My last horse Pride had some kind of history before I got him, to where he hated even the sound of a bit; even with a lot of desensitization he still seemed leary of the sound of the rings, and the chin strap...I got him to where he would take the bit nicely, but the fact that he was still seemingly afraid of it, bothered me. I was confused, because I am so careful especially when introducing a bit to a horse's mouth; So I bought him a rubber mouthed driving bit, which cut out the sound factor, and for a while, left the chin strap off, and attached it after I had the bridle on. After a couple of weeks, he was perfectly fine with accepting a bit in his mouth, and I was even able to go back to a regular snaffle (my normal bit of choice). I think someone, at one point had just shoved the bit in his mouth on a few occasions, causing both fear, and pain (the latter of which has the most lasting impression in a horse). I don't know it this helps you any, but especially if you don't know 'all' of the horse's history, and why he doesn't like the bit, it could be worth checking into; perhaps find a simple rubber mouthed bit (my driving bit was fairly cheap, just incase it didn't work, I didn't want to spend a ton on another bit!), and work at introducing it like as if he's never had one in his mouth before.


----------



## Solon (May 11, 2008)

You could try bitless. It's not a halter and not a hackamore. I have Dr. Cooks Bitless bridle. Works great.


----------



## Zab (Oct 4, 2008)

All horses can learn to accept bits that doesn't hurt them.

Check teeth, check mouth conformation (a low palate is a problem to many bits, as well as too little place over that tooth-less area so that the bit will press both jaws if the mouth is closed, or a big tounge, or...etc.)

And there are options to halters, try a riding cavesson, either with a chain or a firm iron. It's as gentle or un-gentle as a bit, but easier for a horse with mouth problems to accept.

And of course, make sure it's not your handeling of the bit that causes the problems.

Good luck


----------



## MacabreMikolaj (May 9, 2009)

I disagree with "every horse can be taught to accept a bit". Maybe we didn't try hard enough or for long enough, but Shay-la had a 3 year old pony mare that would flat out not take a bit. Because she was a Western pony, she'd been started in a hackamore. When she was closer to 4, she had some real cute pony movement and we got an idea she may be a cute English pony.

I have never seen a horse take such a dislike to the bit. It fit her, it was fitted properly, her teeth were fine, and she flat out would not accept it. The minute it was in, she'd get her tongue over top of it and just keep rolling it, sticking her tongue out the side of her mouth, never stopped moving it. We tried for months, we left her with it on to graze to get her used to it, we briefly tried a flash noseband to prevent her from getting her tongue over. The minute she had the bit in, she would NOT move. Not with a rider, not on the ground. Nothing would convince this mare to move her feet once the bit was in.

******************************

_Task statement_
From the forum thread about horses and bits, return the passage from "Check teeth, check" up to and including "big tounge, or...etc.)", unchanged.

_Material provided_
******************************

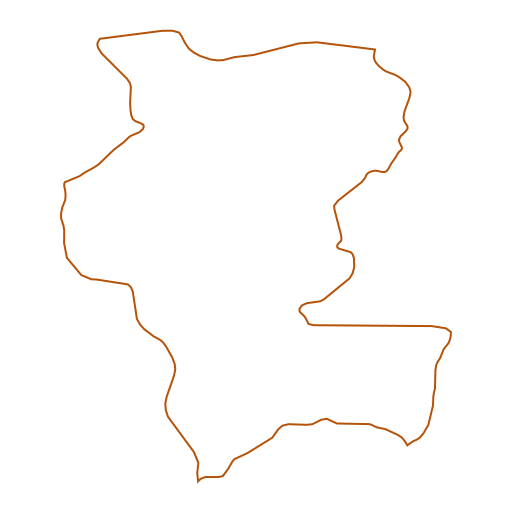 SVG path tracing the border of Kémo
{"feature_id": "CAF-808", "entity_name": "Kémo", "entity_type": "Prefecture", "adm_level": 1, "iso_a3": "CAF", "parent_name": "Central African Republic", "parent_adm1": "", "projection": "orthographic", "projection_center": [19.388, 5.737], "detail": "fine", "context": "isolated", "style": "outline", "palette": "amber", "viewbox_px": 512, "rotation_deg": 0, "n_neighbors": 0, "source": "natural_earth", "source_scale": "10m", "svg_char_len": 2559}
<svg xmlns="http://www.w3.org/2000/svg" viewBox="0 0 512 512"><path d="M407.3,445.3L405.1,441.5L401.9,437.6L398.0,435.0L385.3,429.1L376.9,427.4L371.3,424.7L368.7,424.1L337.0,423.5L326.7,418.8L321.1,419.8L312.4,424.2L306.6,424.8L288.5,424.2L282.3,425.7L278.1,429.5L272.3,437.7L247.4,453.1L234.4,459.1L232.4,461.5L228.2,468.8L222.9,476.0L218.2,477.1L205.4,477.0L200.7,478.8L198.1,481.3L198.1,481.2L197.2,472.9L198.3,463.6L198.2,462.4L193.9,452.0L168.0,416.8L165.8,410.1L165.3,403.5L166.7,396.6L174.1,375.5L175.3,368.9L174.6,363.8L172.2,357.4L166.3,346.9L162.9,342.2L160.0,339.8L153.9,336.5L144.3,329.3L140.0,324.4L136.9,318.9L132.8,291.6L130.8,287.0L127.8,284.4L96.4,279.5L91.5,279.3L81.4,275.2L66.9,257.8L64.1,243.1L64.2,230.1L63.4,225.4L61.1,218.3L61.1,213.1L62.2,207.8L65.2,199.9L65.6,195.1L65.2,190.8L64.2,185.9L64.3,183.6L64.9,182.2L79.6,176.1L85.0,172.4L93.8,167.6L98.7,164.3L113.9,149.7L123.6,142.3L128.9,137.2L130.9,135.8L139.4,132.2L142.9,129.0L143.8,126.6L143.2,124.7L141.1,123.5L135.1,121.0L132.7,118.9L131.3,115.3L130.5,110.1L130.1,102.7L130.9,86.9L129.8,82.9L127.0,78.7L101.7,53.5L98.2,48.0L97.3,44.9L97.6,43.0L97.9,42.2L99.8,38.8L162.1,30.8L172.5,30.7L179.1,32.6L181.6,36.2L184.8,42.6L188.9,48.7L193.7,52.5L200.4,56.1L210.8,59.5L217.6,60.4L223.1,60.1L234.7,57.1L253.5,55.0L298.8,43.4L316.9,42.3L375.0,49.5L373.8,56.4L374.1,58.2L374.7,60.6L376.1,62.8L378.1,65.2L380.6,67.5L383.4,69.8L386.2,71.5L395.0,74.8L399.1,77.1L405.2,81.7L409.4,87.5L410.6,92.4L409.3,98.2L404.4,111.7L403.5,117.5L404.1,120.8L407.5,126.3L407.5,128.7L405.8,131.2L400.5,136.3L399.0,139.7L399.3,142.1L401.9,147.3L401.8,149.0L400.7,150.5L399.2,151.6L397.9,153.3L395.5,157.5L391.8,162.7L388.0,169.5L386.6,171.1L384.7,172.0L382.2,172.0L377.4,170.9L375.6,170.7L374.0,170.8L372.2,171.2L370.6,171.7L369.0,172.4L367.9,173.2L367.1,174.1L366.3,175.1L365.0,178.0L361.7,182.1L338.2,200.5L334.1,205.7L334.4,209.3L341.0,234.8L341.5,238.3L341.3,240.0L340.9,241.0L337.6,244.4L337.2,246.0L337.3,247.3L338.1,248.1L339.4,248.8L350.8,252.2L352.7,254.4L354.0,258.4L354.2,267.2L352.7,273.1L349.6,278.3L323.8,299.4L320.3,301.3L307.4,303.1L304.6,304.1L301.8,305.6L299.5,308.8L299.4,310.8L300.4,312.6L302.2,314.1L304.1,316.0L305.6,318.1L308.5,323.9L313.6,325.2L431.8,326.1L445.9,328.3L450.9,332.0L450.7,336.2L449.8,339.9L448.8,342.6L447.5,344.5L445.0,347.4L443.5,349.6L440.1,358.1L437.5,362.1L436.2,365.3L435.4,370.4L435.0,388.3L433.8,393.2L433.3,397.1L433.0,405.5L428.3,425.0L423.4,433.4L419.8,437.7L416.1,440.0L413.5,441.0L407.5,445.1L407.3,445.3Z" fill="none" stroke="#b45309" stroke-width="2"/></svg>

******************************

_Answer_
Check teeth, check mouth conformation (a low palate is a problem to many bits, as well as too little place over that tooth-less area so that the bit will press both jaws if the mouth is closed, or a big tounge, or...etc.)